On p. 148 of Fulton and Harris' book "Representation Theory: A First Course", they write that "Moreover, by the same token, the $V_\alpha$ that appear must form an unbroken string of numbers of the form $\beta$, $\beta+2$, $\ldots$, $\beta+2k$."
I believed this when I read it two weeks ago, but now I'm not so sure about it. They define the subspace $W = \bigoplus_{k \in \mathbb{Z}} V_{\alpha_0+2k}$, where $\alpha_0$ is any complex number appearing in the decomposition, and note that $W$ is invariant so it must be equal to $V$. That is fine, but I don't understand why some of these spaces $V_{\alpha_0+2 \ell}$ can't be zero.
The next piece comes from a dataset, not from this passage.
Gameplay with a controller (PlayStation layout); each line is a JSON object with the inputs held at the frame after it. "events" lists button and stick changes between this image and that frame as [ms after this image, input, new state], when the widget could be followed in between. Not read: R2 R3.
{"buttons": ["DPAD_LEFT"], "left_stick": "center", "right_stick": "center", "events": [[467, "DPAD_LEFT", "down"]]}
Assuming that $V$ is an irreducible:
Let $\beta = \alpha_{0} + 2k$ for some positive $k$, and assume that $V_{\beta} = 0$ but $V_{\beta+2} \neq 0$, and let $v \in V_{\beta+2}$. Let $x = \begin{bmatrix} 0 & 1 \\ 0 & 0 \end{bmatrix}$ and $y = \begin{bmatrix} 0 & 0 \\ 1 & 0 \end{bmatrix}$, and note that $[x,y] = h = \begin{bmatrix} 1 & 0 \\ 0 & -1 \end{bmatrix}$.
Then $y \cdot v \in V_{\beta}$, so it must be $0$. That implies that the submodule of $V$ generated by $v$ lives in $V_{\beta+2}$ and higher weight spaces, so it can't be all of $V$, contradicting the fact that $V$ is irreducible.
That shows that once some $V_{\alpha_{0}+2k} = 0$ for some positive $k$, every higher weight space must be 0 as well.